Bonus Question: Is there something you would consider the most unforgettable thing you've ever tasted or smelled?

“Man, that is a tough question. I'll pick one that's relevant to Guinep…the brand is named after a fruit, the Guinep fruit, and a lot of people don't know that because I actually don't talk about it as much as I probably should.

“Being an ingredient and food and flavor guy for so long, I always considered myself someone to seek out new flavors of food, so I felt like I had a good repertoire. But I'd never heard of this fruit. Some friends in Puerto Rico introduced me to it. It's a small green fruit, looks like a little lime, kind of unassuming, grows wild all throughout the Caribbean and parts of Central America.

“I tasted it and I was like, ‘What the f*** is this?
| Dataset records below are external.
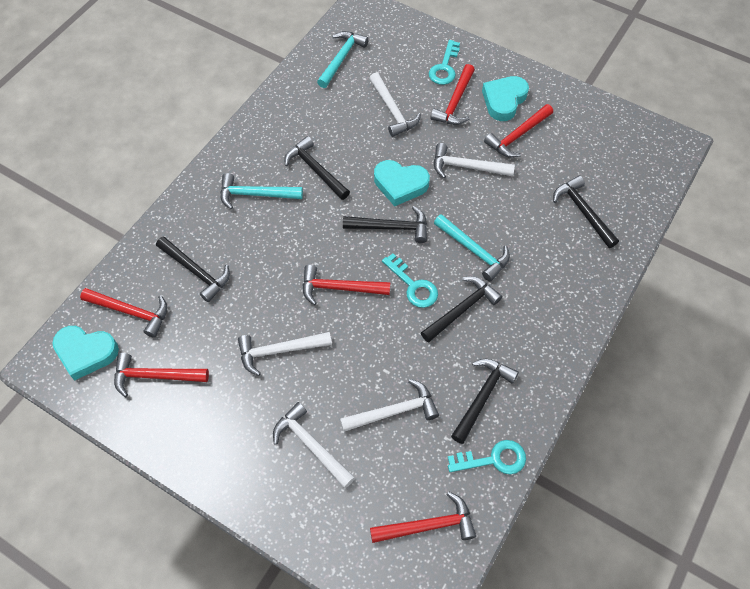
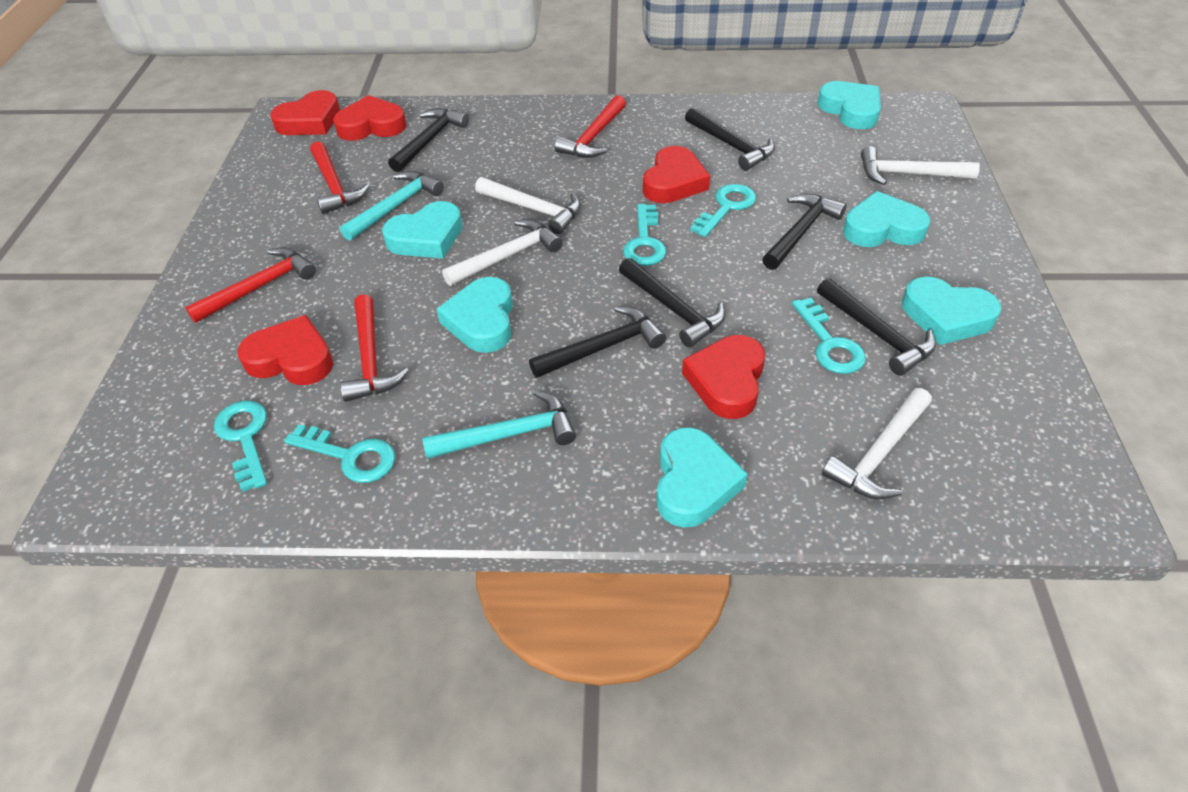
red hammer: [80,288,167,338] [114,353,209,397] [303,265,390,305] [370,492,476,543] [430,64,475,125] [484,104,553,158] = 6 -> [185,247,316,323] [310,141,369,214] [340,294,409,402] [554,95,626,158] = 4
red heart: none = 0 -> [237,315,333,385] [270,90,340,135] [333,95,407,141] [643,146,710,203] [682,335,765,419] = 5
turquoise hammer: [220,173,303,209] [317,31,369,88] [434,214,510,282] = 3 -> [340,171,444,241] [422,390,576,459] = 2
turquoise heart: [52,326,119,380] [374,160,430,206] [482,76,529,121] = 3 -> [382,201,463,259] [437,277,513,353] [656,427,748,528] [818,81,881,129] [843,191,931,247] [902,277,1001,345] = 6
turquoise key: [382,253,438,308] [429,40,460,85] [448,440,526,474] = 3 -> [214,401,267,492] [284,424,395,483] [623,204,666,266] [690,184,756,237] [792,298,866,374] = 5
white hammer: [238,332,332,376] [273,402,355,488] [340,379,439,432] [369,73,421,137] [434,143,515,178] = 5 -> [442,219,563,286] [475,177,581,234] [822,388,932,499] [861,146,980,185] = 4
Where has this been all my life? How have I never tried it? How is this not a really popular fruit everywhere?’ It's unbelievably aromatic, a little sweet and tart…like if a lime and a lychee had a baby, and that baby was raised by a guava. And I was instantly hooked on the flavor of Guinep.

“So that was certainly a big one. I’ve got a zillion other stories like that…everything from snake blood and testicles to all kinds of weird, exotic stuff. My life has been punctuated by a series of flavor moments that I love to talk about. But I’ll pick that one as my story!”